I mean, counter spells are fine in the right dose. I think 4-6 counter spells in a deck is fine. You want to avoid the twenty-four counter spell deck where nothing’s ever on the table and it’s super frustrating and boring. For Mana Leak – I don’t think the fact that it was a counter spell was the problem. It’s just such an easy one to throw in to so many different decks. People are happier when they have something resolve. Take for example now, where things like Disdainful Stroke are getting played that allow people to counter a spell that matters but also not just counter everything. You can feel really powerful when you start countering the right things and keeping the board clear. I think for a while, around Tempest in the mid 90s, it was too easy. There were so many counter spells and they were so efficient compared to what people were trying to do to kill you that creating Draw-Go kind of archetypes where you’ll never resolve a single spell for the entire game was very very frustrating. Like I don’t mind if Caw-Blade was one of the good decks in standard but it was basically the only deck. So dominant. So over represented. That’s bad no matter what deck it is. I don’t care if it’s the coolest green creature or whatever deck, if sixty percent of the field is playing it there’s a problem. Magic gets boring fast when two out of three rounds is the same deck every time. You want to avoid that.

STATED PROBLEM 1 :: In the passage on counter spells, how many counter spells in a deck does the speaker consider fine?
STATED PROBLEM 2 :: Pick up the passage on counter spells in Magic right after its final sentence and write what comes next.

DATASET CONTENT ::
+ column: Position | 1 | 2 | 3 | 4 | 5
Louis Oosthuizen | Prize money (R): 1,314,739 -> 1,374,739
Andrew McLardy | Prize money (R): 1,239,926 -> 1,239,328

RESULT 1 :: Four to six counter spells.

RESULT 2 ::
[Matt] Ok, that’s it for all the questions I had for you.
[Matt] The only thing that’s left to ask is, without any spoilers, what sort of things can we expect at the panel tomorrow?
[Aaron] We do have some preview cards, and some stuff we haven’t talked about at all yet. There’ll be something to get the internet all abuzz. Last year when I was here, at the same time Wizards was at the San Diego Comic Con panel, and it was basically the same panel, except for maybe two or three different cards in it. This one’s all new, constructed just for this event.